::: EXCERPTED RECORDS
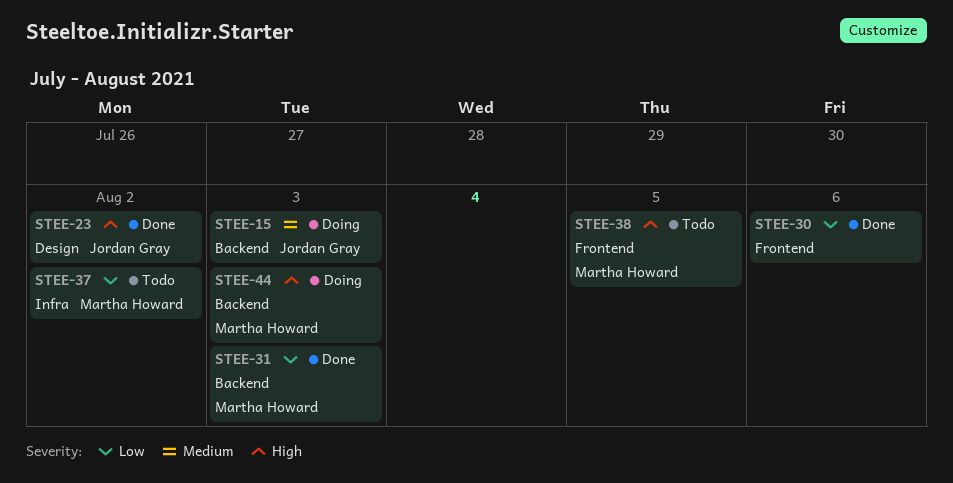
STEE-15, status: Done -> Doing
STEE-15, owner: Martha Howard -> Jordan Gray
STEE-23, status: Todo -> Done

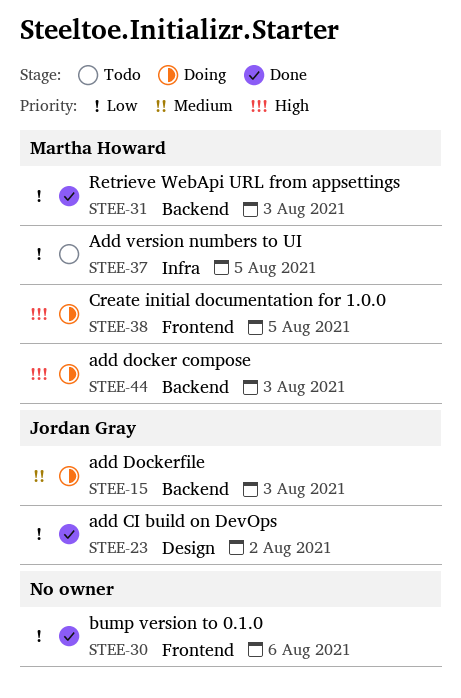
STEE-23, priority: High -> Low
STEE-37, due: Aug 2 -> Aug 5
STEE-38, status: Todo -> Doing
::::::
**TASK GOAL:**
Nothing should appear in the output except the lines from the one with "STEE-23, priority: High -> Low" through the end of the records above, copied exactly.

**YOUR SOLUTION:**
STEE-23, priority: High -> Low
STEE-37, due: Aug 2 -> Aug 5
STEE-38, status: Todo -> Doing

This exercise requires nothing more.